A sa naissance, ils habitaient en Styrie pour être proche de la duchesse de Berry son arrière-grand-mère. Son enfance a été marquée par la troisième guerre carliste de 1872 à 1876. Pour être près de l’Espagne, au cas où don Carlos serait appelé au trône, la famille s’installa à Pau, puis en Navarre.

Les espoirs de son père s’étant évanouis, la famille s’installa à Passy. En 1881, ils furent expulsés de France par la faute de son père, ayant manifesté son attachement au comte de Chambord de façon trop bruyante. Ses parents se séparèrent et don Carlos alla vivre à Venise, pendant que sa mère s’installait à la Tenuta Reale, une immense propriété qu’elle avait hérité de sa grand-mère, la duchesse Marie-Thérèse de Parme. Les infants se partageaient entre leurs deux parents. En 1883, elle visita l’Espagne incognito, puis il fit ses débuts à la Cour de Vienne.

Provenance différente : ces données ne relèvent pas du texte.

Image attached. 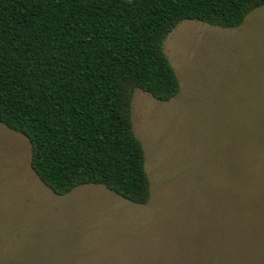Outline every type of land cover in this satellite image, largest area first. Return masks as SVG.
Returning <instances> with one entry per match:
<instances>
[{"label": "rangeland", "instance_id": "1", "mask_svg": "<svg viewBox=\"0 0 264 264\" xmlns=\"http://www.w3.org/2000/svg\"><path fill=\"white\" fill-rule=\"evenodd\" d=\"M162 50L180 90H135L150 196L56 195L0 124V264H264V6L236 28L179 22Z\"/></svg>", "mask_w": 264, "mask_h": 264}, {"label": "trees", "instance_id": "2", "mask_svg": "<svg viewBox=\"0 0 264 264\" xmlns=\"http://www.w3.org/2000/svg\"><path fill=\"white\" fill-rule=\"evenodd\" d=\"M264 0H0V124L30 145V168L56 195L101 185L148 202L135 90H180L162 44L181 21L236 28Z\"/></svg>", "mask_w": 264, "mask_h": 264}]
</instances>
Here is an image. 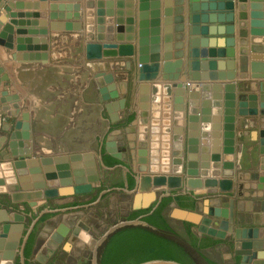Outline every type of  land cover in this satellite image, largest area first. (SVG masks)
Wrapping results in <instances>:
<instances>
[{
    "label": "crops",
    "instance_id": "crops-1",
    "mask_svg": "<svg viewBox=\"0 0 264 264\" xmlns=\"http://www.w3.org/2000/svg\"><path fill=\"white\" fill-rule=\"evenodd\" d=\"M252 1L264 3L234 0L233 21L222 26L231 35L216 40L226 46L229 39L230 47L217 48L221 57L216 58V66L200 70L201 81L188 77L189 0H46L45 25L15 27L14 45L19 38L25 43L32 37L33 43L40 44L45 37L48 48L33 51L46 53L42 59H30L27 51L13 59L15 48L0 46V264L13 262L26 222L47 220L39 232L44 243L35 254L41 261L56 249L52 240L69 229L76 239H91L84 228L91 223L80 217L82 203L76 202L86 196L41 199L31 206L13 201L12 193L86 182L96 188L101 173L118 168L134 178L145 173L231 177V193L212 194L206 188L164 193L176 196V207L181 209L203 216L211 210L210 215L221 219V227L230 229L225 239L193 232L199 242L207 238L200 252L218 264H236L235 251L240 248L235 243L248 239L240 235L242 229L258 227V238L264 240V162L259 167L264 116L258 107L248 114L247 106L238 105L241 97L252 92L240 87L249 80L252 56L264 58V20H254L252 25ZM16 2L24 6L20 11H43L31 7L40 0H3L10 11H19ZM129 13L135 44L140 21L145 22L147 34L142 35L150 46V28L155 26L151 20H158L160 62L165 71L154 82L139 80L130 58L86 57V44L106 41L108 32L117 35L115 27H125ZM2 16L3 26L17 21L4 9ZM0 37L7 42L8 33L0 29ZM67 42L70 48L80 46L82 55L57 54ZM110 84L114 89L108 94L114 96L102 99L98 89ZM92 94L95 103L88 101ZM103 145H107L105 150ZM110 146L120 153L114 157L119 160L114 166L101 160L102 152L113 157L106 150ZM210 153L216 154L211 156V172L201 162ZM155 159L158 162L152 163ZM114 189L131 197L135 193L121 183ZM164 212L172 229L173 224L187 223L195 230V225L173 215L170 204ZM258 257L264 261V249Z\"/></svg>",
    "mask_w": 264,
    "mask_h": 264
},
{
    "label": "water",
    "instance_id": "water-1",
    "mask_svg": "<svg viewBox=\"0 0 264 264\" xmlns=\"http://www.w3.org/2000/svg\"><path fill=\"white\" fill-rule=\"evenodd\" d=\"M46 0H40L38 6L31 5L34 9H43V11H20L24 6L22 3L16 2L14 7L19 11H10L11 6H4L3 0H0V10L4 9L8 12L10 18H17V21H11L4 26L0 23V29L8 33L7 42L3 37H0V46H5L7 48H15V53L12 54L13 59H18L21 57V52H28L30 59L32 58H45L43 52H33V51H45L48 48L46 43V38L41 37L40 44L33 43L32 37H27L26 42L17 40L16 44L13 43V32L16 28L25 27H35L36 25H45V18L48 16L45 11ZM56 1V0H51ZM73 1V0H67ZM131 6V5H129ZM188 11L190 14L191 26L188 30V77L191 81H201L204 78L201 75V71L205 66H216V58L221 57V51L217 50L218 47H230L229 39H227L226 46L218 45L217 37L224 35L226 33L231 35L230 29L227 27L226 32L225 23H230L233 21L234 0H189ZM250 18L253 19L252 25L256 24L254 20H264V3L251 2L250 4ZM196 12H199L196 14ZM229 15H226V14ZM131 16V13L128 14ZM43 18V19H40ZM0 21H3V16L0 17ZM144 21H140L138 31L139 39L135 44L134 39V21L132 16L128 18V23L126 20V26L123 25L115 27L116 34L108 32L106 36V41L101 43L88 42L86 44V57L89 59H101L102 57H119V58H130L133 60L137 77L139 80L152 81L157 78L165 69L160 62V42L158 37L159 23L157 18L151 20V25L154 27L150 28L151 40L150 46L147 44L146 37L147 31H144L143 24ZM221 23V26H212L213 24ZM123 26V27H122ZM143 34V35H142ZM162 66V67H161ZM3 69L0 67V73ZM109 76V75H108ZM157 84V83H155ZM240 87L242 89L251 90V93H247L245 97H241L238 102L239 108H244L247 106L248 111L246 113L252 114L255 109L259 108V113L264 116V58H255L254 55L249 63V80H245ZM156 85L153 84V87ZM227 87V86H226ZM114 89V85L110 84L99 88L103 99H109V91ZM243 89V90H244ZM242 112V111H239ZM242 113H245L242 112ZM241 113V114H242ZM26 135V134H25ZM264 137V131H262ZM260 154L263 155L260 158L259 167L262 166L264 162V138L261 139ZM107 151L113 157L119 158L120 153L115 147L107 148ZM153 163H157V159L151 160ZM151 170V168H150ZM190 174L195 173L193 169H189ZM92 184L90 182L86 183H76V184H66L61 186L46 187L44 189H39L33 192L22 191L18 193H12L11 198L13 201H26L29 205H35L36 200H49L57 197H64L69 195H81L88 194L92 191ZM187 188L188 190L195 191V189L206 188L207 193L212 194H226L231 193L233 190V179L231 177H194L188 176L183 177L181 175L172 174H140L135 177V185L131 191H134L132 198V208L140 209L147 208L150 204L159 200L161 196L169 195L170 193H162V195L157 196V190H180ZM35 200V201H34ZM156 201V202H157ZM173 207V215L182 221H186L195 225V232L203 235H207L213 238L225 239L227 237V231L230 229L221 227V219L213 217L210 215L213 213L209 210L207 216H203L195 211L181 209L176 207L175 202H170ZM262 222L264 224V214L262 216ZM232 221V220H231ZM131 224L132 222H126ZM121 223L120 225L126 224ZM116 225L109 228L103 236L98 240L103 241L106 237L118 228ZM148 226V225H147ZM228 226V225H227ZM152 230H156L153 226H148ZM30 228V227H29ZM30 231V229H28ZM27 231V232H28ZM236 231V237H239L238 229ZM242 237L248 238L241 243H235L240 250H236V255H241L239 264H263L264 261L258 257V251L264 249V240L258 238V227H250L241 230ZM26 238V235L23 239ZM24 241V240H23ZM21 244V248H22ZM21 253V249L19 250ZM21 264H24L23 258L21 259ZM136 264H182L174 260L167 259H152L139 262Z\"/></svg>",
    "mask_w": 264,
    "mask_h": 264
},
{
    "label": "flooded vegetation",
    "instance_id": "flooded-vegetation-1",
    "mask_svg": "<svg viewBox=\"0 0 264 264\" xmlns=\"http://www.w3.org/2000/svg\"><path fill=\"white\" fill-rule=\"evenodd\" d=\"M113 159H116L114 157H111ZM105 159H110L109 157H106V155L104 154V152L101 153V160L102 162L104 163V160ZM118 160V159H117ZM119 161V160H118ZM118 164V163H117ZM117 164H114V165H117ZM112 165V166H114ZM125 178H124V181H122V185H123V188L127 189V190H131L128 188V183H129V177H132L133 180H134V183H135V178L130 174V173H125ZM99 181L101 182H104V179L103 177L99 178ZM135 185V184H134ZM114 186H118V185H112V186H100L99 187H93L92 188V191L88 194H82V196H86L88 197V195H91L93 196L94 198L89 200V201H86V202H81L79 199H77L76 202H80L82 203V209H87L88 207L92 208L94 206H97L98 208H102L103 207V199L111 192V189L114 188ZM133 189V188H132ZM75 195V194H74ZM66 197V196H64ZM59 198V197H57ZM165 198H170L171 200L165 204L164 206H162V202ZM50 201L52 199H49ZM172 201H177L176 200V196L174 195H165V196H161L159 198V200L152 206L150 207V211L149 213H151L153 210L157 209L158 207L162 206V216L164 217V219L166 220V217H165V209L168 207V205L170 204V202ZM64 203H69V201L67 202H64ZM110 203H112V205L108 208V212H107V225H104L103 226V222L102 224L101 223H96V227H101V228H105V230L102 232V234L100 236H97L95 235V230L92 228V225L91 226H88L87 228V232L88 234L90 235L91 239L95 238V242L92 246V248L90 249V257L88 258V254H87V251L86 250V247L87 246H84V248H79L77 252L73 251L71 253H69V255H71V257L73 258V260H75V264H102V262L104 264H111V262L114 261V259H117L119 262L118 264H129L130 262L134 261L135 260V249L132 248L131 245H125L123 247L124 250L122 251H119L117 252V258H114V256H108L106 257L105 259L104 258V253L106 252V250H109L110 249V241L112 239V237L114 236V233L120 229H126V228H130V227H135V226H140V227H143L149 231H154L152 230L151 228H149L148 226H152L150 225L144 218L146 217V213L144 214H140V215H137L136 217H132L131 216L133 215V213H135L136 211L140 210V209H133L131 205H128L127 203H123V206H117L115 204L114 201L110 200ZM119 210L121 209V217L116 219L115 217H113V215L116 213V210ZM146 209V208H145ZM148 213V214H149ZM44 215V214H43ZM104 217V218H106ZM44 221L43 219L39 220L38 222L36 223H32V221H30L28 223V227L26 228L25 232L23 233V236L21 239H19V242H18V252L16 253L17 255L15 256L13 262L11 264H21V259L23 258V261H24V264H55L54 261H55V258L56 257H60L61 256V253L60 251H58L57 249H55L54 251H52V253L45 259L42 261L39 260L38 258H34V262L32 263V258L35 256V254L37 253L36 251H33L34 249L36 250V247L38 249V245L37 241H36V234H37V229H38V225L40 222ZM126 222H132L131 224L129 223H126ZM167 222V220H166ZM121 223H126V224H123V225H120ZM116 225H120L118 226L117 229H115L112 233H110L106 239H104L103 241H100V243L98 242V240L103 236V234L111 227L113 226H116ZM148 225V226H147ZM190 225V224H187V223H184L182 224V228L183 230L185 231L186 233V227ZM30 227V228H29ZM155 228V227H154ZM28 229H30V231H28ZM156 230L154 232L156 233H159L161 235H163L162 232H160L157 228H155ZM189 229L190 231L192 232L191 230V227L189 226ZM28 231V232H27ZM173 231L176 233V230L173 229ZM193 234V232H192ZM26 235V238H24V236ZM194 235V234H193ZM203 235V234H201ZM177 236V235H176ZM203 237H208V236H203ZM213 238V237H212ZM187 235H186V240H187ZM24 240V241H23ZM178 241H180L178 238H177ZM29 243H31V250H30V254L25 257V250L26 248H28V245ZM181 244H183V246L186 248V250L195 258V260L197 262H200V263H203V264H206L203 259H201L198 254L196 253V251L189 245V243L185 242V241H180ZM198 243L199 244H202V245H205L208 243L207 241V238H204L202 239L200 242L198 240ZM22 245V248L20 247ZM122 244V242H121ZM218 244H221V243H218ZM117 245H118V242H117ZM217 245V243L215 244ZM120 247V246H119ZM138 248V249H137ZM137 253H141L143 251V248L141 247H137ZM21 249V253H20V250ZM134 249V250H133ZM119 255H122L123 258H121ZM235 256V255H234ZM239 258L238 259H235V263L236 264H239L240 262V259H241V255H238ZM62 257V256H61ZM237 257V255L235 256V258ZM209 259V258H208ZM236 260H238V262H236Z\"/></svg>",
    "mask_w": 264,
    "mask_h": 264
},
{
    "label": "trees",
    "instance_id": "trees-1",
    "mask_svg": "<svg viewBox=\"0 0 264 264\" xmlns=\"http://www.w3.org/2000/svg\"><path fill=\"white\" fill-rule=\"evenodd\" d=\"M117 163H119V161L113 158L104 160V164L107 166H112ZM134 184L135 183L133 178L129 177L128 188L132 189L134 187ZM170 200V198H165L162 202V206L167 204ZM162 206L153 210L151 213H149V211L151 210L150 208L140 209L133 213L131 218L146 213L147 215L144 219L150 225L162 232L163 235L154 231H149L140 226L120 229L114 233V236L110 241V249L106 250L103 259L111 255L114 256V258H117V252L124 250L123 247L125 245H131L132 248L135 249L134 252L136 255L135 260L130 262L129 264H136L152 259H167L174 260L182 264H197L195 258L186 250L183 244H181L180 241L177 240L176 233L173 231L171 226L166 222V220L162 216ZM185 230L188 238L187 240L185 239V242L189 243V245L196 251L198 256L203 259L206 264H218L205 257L200 252L201 245L198 243L197 238L190 231L189 225L186 227ZM137 247L143 248V251L141 253H137ZM30 250L31 243H29L28 248H26L25 250V257L30 254ZM119 256L123 258L122 255ZM117 261V259H114L111 264H118L119 262ZM102 264L104 263L102 262Z\"/></svg>",
    "mask_w": 264,
    "mask_h": 264
},
{
    "label": "rangeland",
    "instance_id": "rangeland-1",
    "mask_svg": "<svg viewBox=\"0 0 264 264\" xmlns=\"http://www.w3.org/2000/svg\"><path fill=\"white\" fill-rule=\"evenodd\" d=\"M70 42H67L65 45H63L62 49H58L59 52L57 54L59 55H70L71 57H75V56H80L82 55V50L80 48V46H72L70 48V45H68ZM73 60V59H71ZM70 60V61H71ZM134 63V62H133ZM58 70V69H57ZM98 93L101 95L100 90L98 89ZM102 97V96H101ZM103 99V97H102ZM99 100V99H98ZM89 103H95V96L92 94V96H90V98L88 99ZM74 129V128H73ZM89 146H93V145H89ZM105 146L107 145H103V149L105 150ZM109 146V144H108ZM111 147V146H110ZM108 147V149L110 148ZM107 150V149H106ZM128 162V161H127ZM102 174V177L104 179V182H100L101 186L105 187V186H112V185H118L120 183H122V181H124L125 178V172L123 169H114L112 171H104ZM157 196H160V193H164L165 190H157ZM93 196H88V197H82V198H78L81 202H86L89 201L91 199H93ZM132 198L129 194L127 193H123L121 191H116V189H111V192L103 199V207L102 208H98L97 206H94L92 208L88 207L87 209H81L80 212H82L80 214V217L87 220V223L90 222L92 225V228L95 230V235L100 236L102 234V232L105 230V228H101L96 227V223H101L103 222V226L107 225L109 223H107V212H108V208L112 205V203H110V200L114 201L115 204L117 206H123V203H127L128 205L132 206ZM157 200L153 201L152 203H156ZM151 203V204H152ZM168 208V207H167ZM116 210V209H115ZM168 210V209H167ZM106 217V218H104ZM113 217H115L116 219L121 217V209L116 210V213L113 215ZM181 220V219H180ZM47 223L46 221H42L39 225H38V229H37V234H36V241L38 242L36 246L39 247L44 243V239H42L43 237L41 236V231L43 228V225ZM28 225V222L25 223L24 225V232L26 230V227ZM84 225V224H83ZM90 225V226H91ZM85 226V225H84ZM87 226V225H86ZM191 227V225H189ZM174 229L176 230V238H178L180 241H185L186 239V233L183 230L181 225H176L173 224ZM85 229L88 228L84 227ZM87 230V229H86ZM192 230V229H191ZM23 232V233H24ZM40 232V233H39ZM192 232L196 233L195 230H192ZM56 234V232H55ZM52 240V239H50ZM55 245H56V249L58 251H60L61 256L56 257L54 263L55 264H75V260H73V258L71 257V255H69V253L75 251L77 252L79 248H84L83 245L87 246L86 250L87 254H88V258L90 257V249L92 248L94 242H95V238L93 239H89V240H81V239H76L75 234L73 232V229H69L66 234H63L60 236V238H54V240H52ZM222 246V245H220ZM37 247L36 250L34 249L33 251H38ZM227 253V252H225ZM37 254V253H36ZM34 258H36L35 256L32 258V263L34 262ZM239 257H237L236 259H238ZM75 262V263H74ZM238 262V260H237ZM197 264H203L200 262H197Z\"/></svg>",
    "mask_w": 264,
    "mask_h": 264
},
{
    "label": "bare ground",
    "instance_id": "bare-ground-1",
    "mask_svg": "<svg viewBox=\"0 0 264 264\" xmlns=\"http://www.w3.org/2000/svg\"><path fill=\"white\" fill-rule=\"evenodd\" d=\"M127 23H128V18H127ZM213 155H216V154H212V153H210L209 155L205 154L204 158H202L201 162H202V165L204 167V170L211 172L210 164H211V156H213ZM191 162L194 163L193 160ZM198 177H200V176H198ZM202 178H205V177H202Z\"/></svg>",
    "mask_w": 264,
    "mask_h": 264
}]
</instances>
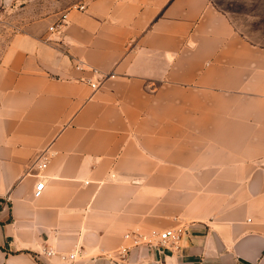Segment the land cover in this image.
Here are the masks:
<instances>
[{"label": "crops", "instance_id": "1", "mask_svg": "<svg viewBox=\"0 0 264 264\" xmlns=\"http://www.w3.org/2000/svg\"><path fill=\"white\" fill-rule=\"evenodd\" d=\"M84 5L19 24L1 58L0 264H264V41L242 27L264 19Z\"/></svg>", "mask_w": 264, "mask_h": 264}, {"label": "rangeland", "instance_id": "2", "mask_svg": "<svg viewBox=\"0 0 264 264\" xmlns=\"http://www.w3.org/2000/svg\"><path fill=\"white\" fill-rule=\"evenodd\" d=\"M90 0H0V62L3 52L12 37L17 34L19 24L38 20L45 15L64 12L85 4ZM238 9L240 12L258 13L264 19V0H223V7ZM62 17V16H61ZM243 30L255 40L264 41V23L252 25L245 22Z\"/></svg>", "mask_w": 264, "mask_h": 264}, {"label": "built area", "instance_id": "3", "mask_svg": "<svg viewBox=\"0 0 264 264\" xmlns=\"http://www.w3.org/2000/svg\"><path fill=\"white\" fill-rule=\"evenodd\" d=\"M76 9L80 10V11H84L85 10V5H79L76 7ZM66 20H67V14H63L61 19L59 20V22L51 27V31L55 30V29H60L61 27H63L66 24ZM90 85L91 87L96 90L99 88L100 83H95L90 81ZM45 166V165H43ZM44 187H45V183L43 180H39L36 185H35V189H34V196L36 198L41 197V195L43 194L44 191ZM156 236V234L153 235H144V234H139V233H133V234H128L126 235L127 238H132L133 240V244L134 246H139L141 244H151L152 241V237ZM159 239H160V243L161 244H166L167 242H169L170 240H174L177 238L176 233L173 230H167L161 234L158 235ZM129 252V248L128 247H122L120 250V255L125 258L127 256ZM54 253L52 251L47 252V255L51 256ZM75 258V254H72L69 259L73 260Z\"/></svg>", "mask_w": 264, "mask_h": 264}, {"label": "water", "instance_id": "4", "mask_svg": "<svg viewBox=\"0 0 264 264\" xmlns=\"http://www.w3.org/2000/svg\"><path fill=\"white\" fill-rule=\"evenodd\" d=\"M5 3L7 4V0H5Z\"/></svg>", "mask_w": 264, "mask_h": 264}]
</instances>
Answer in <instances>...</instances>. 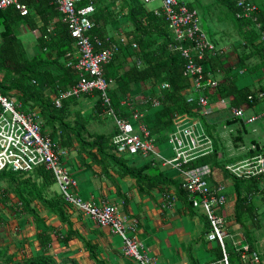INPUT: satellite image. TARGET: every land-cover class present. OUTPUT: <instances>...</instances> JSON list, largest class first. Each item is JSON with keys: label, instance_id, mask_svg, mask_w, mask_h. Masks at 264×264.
I'll return each instance as SVG.
<instances>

Ayant fait un mariage d’amour, le couple était heureux. Ils n’eurent pas moins de dix enfants qui, tous, atteignirent l’âge adulte.

Bal à la Cour de Vienne en 1904 en présence de Léopold Salvator

Jusqu’à la Première Guerre Mondiale, ils menèrent une existence plaisante entre les diverses affectations militaires à Lemberg (Lvov) en Galicie ou à Agram (Zagreb) en Croatie et leurs différents domaines. Leurs propriétés autrichiennes furent confisquées après la guerre. Ayant perdu leur fortune ils furent réduits à vivre avec de petits moyens. La France et l’Italie, où la princesse possédait un domaine, leur étaient interdites, comme anciennes ennemies. Elle demanda alors la permission à Alphonse XIII de vivre à Barcelone. Cela lui fut accordé à la condition qu’elle soutienne pas les prétentions carlistes au trône d’Espagne de son frère, Jacques, duc de Madrid. En 1922, elle obtint la nationalité espagnole. La famille vécut modestement. Après la chute d’Alphonse XIII et la proclamation de la République espagnole, le couple, bien que non obligé, partit pour l’Autriche afin de pouvoir récupérer quelques biens.

Palais Toscane à Vienne

L’archiduc Léopold Salvator mourut peu de temps après leur arrivée. Veuve Blanche de Castille vécut du revenu de son domaine italien et d’une rente versée par les Carlistes. La propriété resta dans la famille jusqu’à 1985.
Quand ils se sont réfugiés à Vienne, elle et ses enfants, ils habitaient trois pièces de leur ancien palais, dit Palais Toskana. Après l’annexion de l’Autriche par Hitler en 1938, ils partirent vivre en Italie, à Viareggio, dans son domaine.


La Tenuata Reale, dite Villa Borbone

L’archiduc Leopold Salvator était mort le 4 septembre 1931. Elle mourut à Viareggio, le 25 octobre 1941. Elle avait quatre-quatre-vins un ans. Ils ont été, elle et son mari, pris dans la tourmente de la fin de leur monde, celui de la Belle-Epoque et d’une Autriche-Hongrie rayonnante. Avec eux finit la série des mariages célébrés au XIXe siècle.